Snippets from the Right
The Week
"By declaring government recognition of same-sex marriage a constitutional right rather than just voting it in as a popular decision for government policy, it sets up the state to intervene in the doctrine of houses of worship to force a change in their definitions of marriage. Even RFRA may not suffice to protect religious liberty in this case, now that the balancing test pits one constitutional right against another. Already some are calling for churches that refuse to comply to get penalized through the loss of tax exemptions, and Kennedy's opinion makes it clear that the majority only envision the rights of religious groups and individuals to 'advocate' for traditional marriage. For many smaller groups, a loss of tax exemption would wipe them out — and all of the other good work they do in their communities.Those who comply would exist in a similar space as 'official' churches in authoritarian nations such as China, where compliance with government edicts is the price to pay for avoiding closure by the state, through one means or another."
 
Snippets from the Left
Sen. Elizabeth Warren
"Some would prefer to pretend otherwise, but the Constitution did not come with an owner’s manual of how-to instructions for working through every conceivable situation across the centuries — instead, it outlined principles to serve as guideposts. Applying the Constitution’s terms to unforeseen circumstances does not go beyond the job of a judge; that is the job of a judge.

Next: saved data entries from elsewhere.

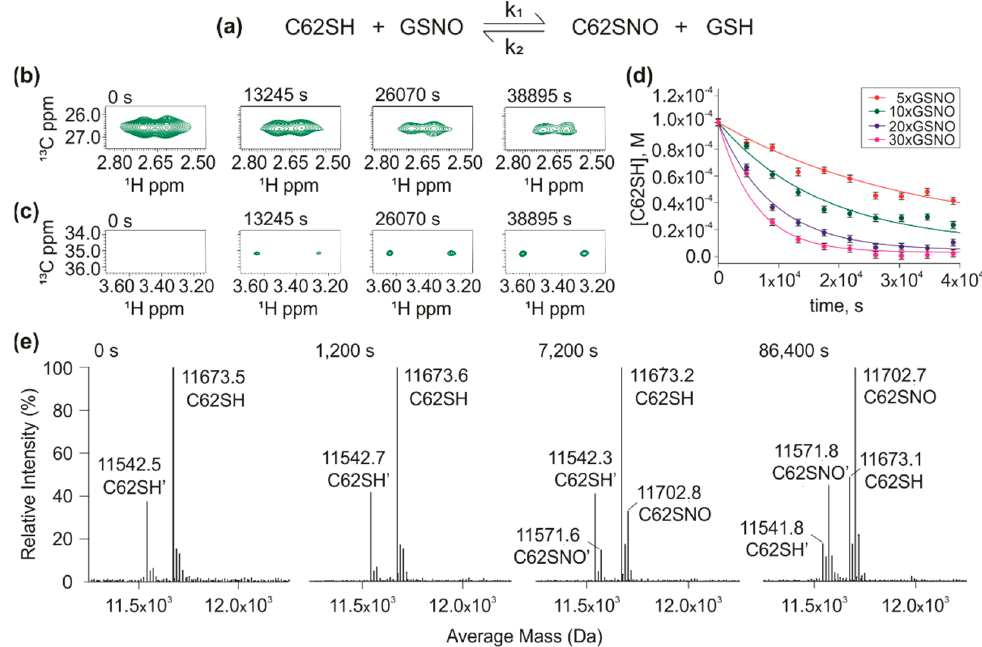
Figure 1. S-nitrosation kinetic of C62only (C62SH): ( a ) The reaction between C62SH mutant and GSNO; ( b ) 1 H- 13 C HSQC of C62SH (100 µM) and 10× of GSNO reaction at different reaction times, as an example. They show H β /C β cross-peak of C62SH intensity decreasing over time; ( c ) At the same time, the 1 H- 13 C HSQC shows the H β /C β cross-peak of C62SNO intensity increasing over time; ( d ) Global fitting of kinetic data calculated based on H β /C β cross-peak of C62SH. The curves correspond to different reaction conditions: 5 (500 µM-red), 10 (1000 µM-green), 20 (2000 µM-blue) and 30 times of GSNO (3000 µM-magenta). Rate forward constant (k 1 ) calculated for the C62SH S-nitrosation reaction was 5.3 ± 0.2 × 10 − 2 M − 1 s − 1 , reverse one (k 2 ) was 5.1 ± 2.4 × 10 − 2 M − 1 s − 1 ; ( e ) Mass Spectra of reaction between C62SH (100 µM) and 10x of GSNO acquired in different reaction times (0 s, 1200 s, 7200 s, and 86,400 s). C62SH without first Met is shown as C62SH’. C62SNO and C62SNO’ are S-nitrosated species. The experimental error for each experimental point in D was estimated from the standard deviation of the spectral noise for one experiment.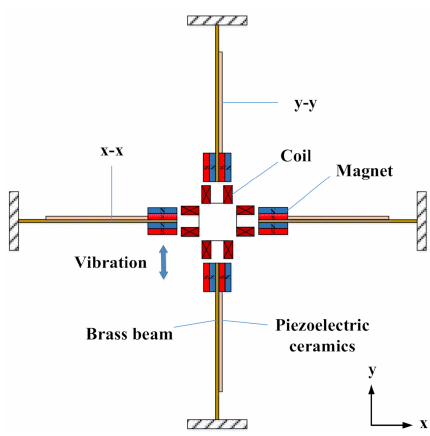
Figure 2. Schematic diagram of the structure of the energy harvester: ( a ) a schematic diagram of the cross-magnetically coupled piezoelectric–electromagnetic energy harvester; ( b ) a schematic diagram of the fixed permanent magnet at the end of the cantilever beam; ( c ) a schematic diagram of the fixed iron block at the end of the cantilever beam.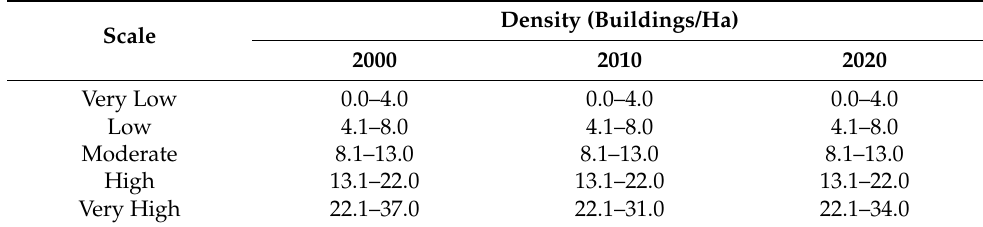
Table 6. The range of built-up density in Batticaloa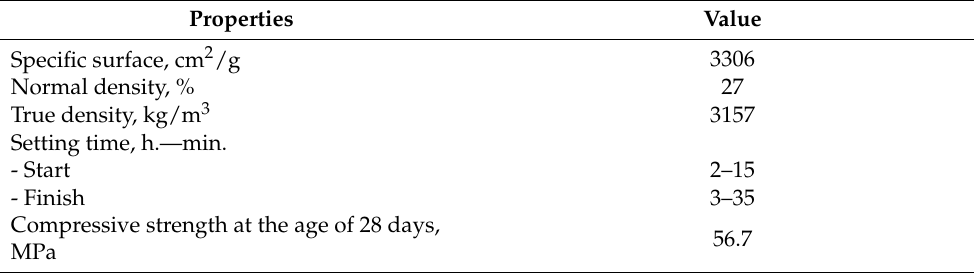
Table 3. Characteristics of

Even so, for generations, these broad constitutional protections stood side-by-side with state-sanctioned discrimination against LGBT Americans. States criminalized same-sex relationships, banned same-sex marriages, and excluded their own citizens from anti-discrimination protections. This story isn’t new. For nearly a hundred years, systematic, state-sanctioned discrimination against African Americans coexisted with constitutional protections adopted after the Civil War specifically to prevent it. The lesson in both cases is that constitutional freedoms and liberties are meaningful only when our nation is courageous enough not to look away from them."
 
Snippets from the Center
CNN
"The battle over same-sex marriage may have drawn to a dramatic close Friday at the Supreme Court. But as several justices noted in forceful dissents, the war between religious and LGBT rights is far from over.
...fierce battles over religious and LGBT rights, like the one fought this spring in Indiana, seem likely to intensify across the country after Obergefell v. Hodges.While polls show that a majority of religious Americans now support same-sex marriage, many prominent groups -- such as the Catholic Church, the Southern Baptist Convention and the Church of Jesus Christ of Latter-day Saints -- do not. Leaders from those groups pledged on Friday to seek legal means to shield their beliefs from state interference."